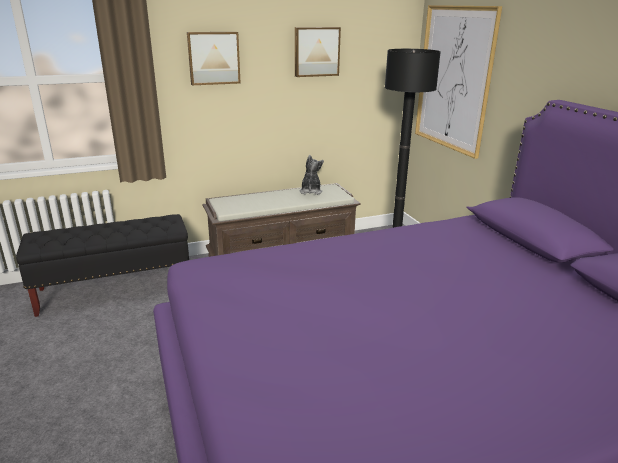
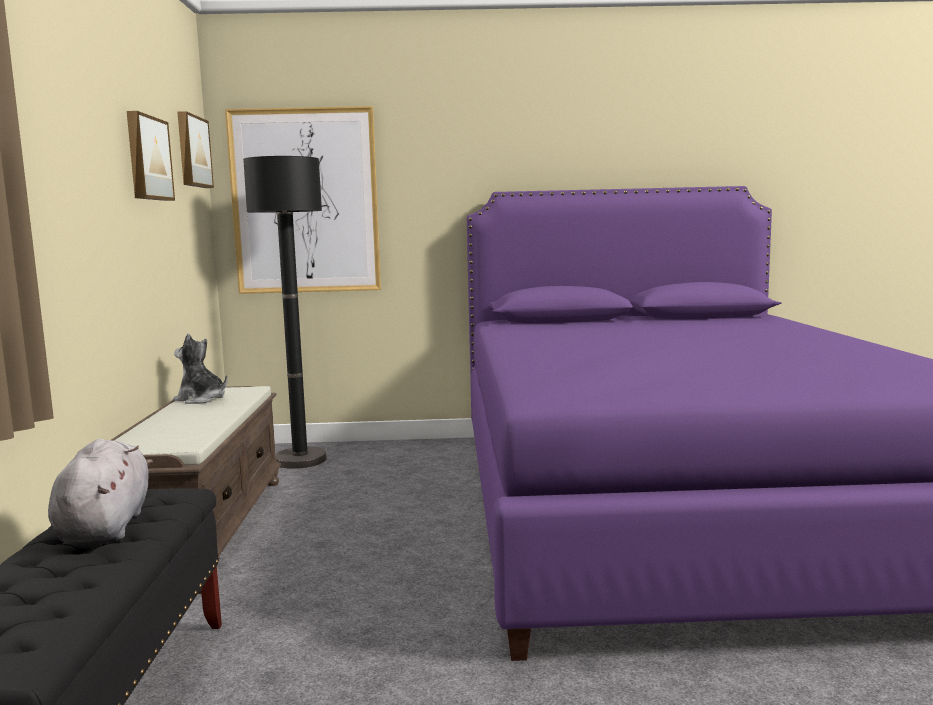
camera: 70 degrees left, 15 degrees down
(136, 226) = (106, 526): none -> grey plush toy
(213, 58) = (56, 146): picture -> picture (192, 151)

○ ○ ○

### What is required:
The answer must be the full listing retyped exactly, with no pictures in it.

### Reply:
camera: 70 degrees left, 15 degrees down
(136, 226) = (106, 526): none -> grey plush toy
(213, 58) = (56, 146): picture -> picture (192, 151)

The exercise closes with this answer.